(Quoted passage Opens)
So if you are going to SUN ’n FUN, make sure to check out SUN ’n FUN Today for the schedule.

This is the latest in a series of articles looking at the impact of the Next Generation Air Transportation System (NextGen) on GA pilots. All articles are archived on Go to Blogs, then NextGen to catch up on the series.


  1. Scott says

    ADS-B Out – When will Drones (UAS or UAV) and military aircraft operating in the National Airspace System broadcast position and speed data? When?

    • Jay B says

      ADS-B and UAVs are two different subjects. UAVs can already broadcast position and speed. Broadcasting position and speed has been around aviation for a very long time. What you’re probably wondering is why the majority of the population is unaware of UAVs flying around. It’s because they don’t just broadcast information to everyone.

  2. Jim Klick says

    ManydecadesGA used a bunch of acronyms that I am not familiar with. I soloed in 1960, am
    currently flying a Pitts S1S, and when my current medical expires I am going the light sport
    I was awarded the Wright Brothers Master Pilot Award in 2011, am an AOPA ASN, as well as a Board Member of my home airport (KLOT) so this is not my first rodeo.
    The LSA I buy will be a non-electric Champ or Taylorcraft, but since LOT is less than 2 NM
    inside the Chicago Class B Airspace, I will probably be required to buy all of those acronyms
    that ManydecadesGA described, move to an airport further from home, or hang up my flying
    gloves and go back to sports car racing.
    I cannot understand why the alphabet groups, of which I am a member, cannot get the idea
    that not very many pilots will put $20K or more in gadgets into a $30K airplane that rarely flies
    over the horizon.

    • ManyDecadeGA says

      I strongly concur with Jim Klick. What is needed, and is entirely possible now, in an iPad era, is a good FMS like interface to an electronic map display, driven by a GPS/Galileo low cost inertial kalman filtered position, that does at least down to RNP .1 with Baro VNAV, GLS, and a simple data link (e.g., VDL Mode 2 based in a form like an old Narco Mk 12), that can in turn exchange 3D and 4D RNP based trajectories with ATS and other aircraft. This could be done, and needs to be done for less than about $2,500 to $5,000 per vehicle for GA, since it is needed for UAVs, LSAs, as well as retrofit in airplanes like Jim’s and mine… so we can fly EFR …where ever we need (i.e., Electronic flight rules), and not have to move anywhere. If the Wright Brothers had to meet FAA’s rules, and use Class A,B,C,D,E, and G airspace, they probably wouldn’t have invented the airplane. If you think this isn’t possible, just watch the incredibly good ATS separation performance of a gnat swarm or a flock of birds, and wait for the displacing technologies that will make NextGen, and G3000s, and EASy/HARd, and Fusion/Confusion, look like the stone age. And the gnats and birds use a food fed Kalman filter weighing less than a microgram, and costing ZERO.
(Quoted passage Closes)
(Extracted records Opens)
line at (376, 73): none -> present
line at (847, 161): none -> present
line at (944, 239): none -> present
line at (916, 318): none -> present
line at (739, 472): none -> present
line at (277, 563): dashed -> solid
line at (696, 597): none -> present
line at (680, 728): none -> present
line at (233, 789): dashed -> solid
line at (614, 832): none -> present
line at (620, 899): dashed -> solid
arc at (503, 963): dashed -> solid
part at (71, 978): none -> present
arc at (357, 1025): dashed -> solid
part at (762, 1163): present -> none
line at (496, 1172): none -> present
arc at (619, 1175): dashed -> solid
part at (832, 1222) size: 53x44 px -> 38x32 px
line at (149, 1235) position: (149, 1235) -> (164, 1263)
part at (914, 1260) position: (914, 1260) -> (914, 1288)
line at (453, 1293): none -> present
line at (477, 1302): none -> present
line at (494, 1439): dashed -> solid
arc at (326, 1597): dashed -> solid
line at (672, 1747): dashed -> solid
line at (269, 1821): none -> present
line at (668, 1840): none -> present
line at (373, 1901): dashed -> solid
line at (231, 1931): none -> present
(Extracted records Closes)
:: Task instructions ::
- a) According to the comment thread, what award did Jim Klick receive in 2011?
- b) Reproduce the part of the comment thread that opens with the words containing "ADS-B and UAVs" and closes with "my first rodeo.".

:: Task-by-task answers ::
- a) The Wright Brothers Master Pilot Award.

- b)
ADS-B and UAVs are two different subjects. UAVs can already broadcast position and speed. Broadcasting position and speed has been around aviation for a very long time. What you’re probably wondering is why the majority of the population is unaware of UAVs flying around. It’s because they don’t just broadcast information to everyone.

  2. Jim Klick says

    ManydecadesGA used a bunch of acronyms that I am not familiar with. I soloed in 1960, am
    currently flying a Pitts S1S, and when my current medical expires I am going the light sport
    I was awarded the Wright Brothers Master Pilot Award in 2011, am an AOPA ASN, as well as a Board Member of my home airport (KLOT) so this is not my first rodeo.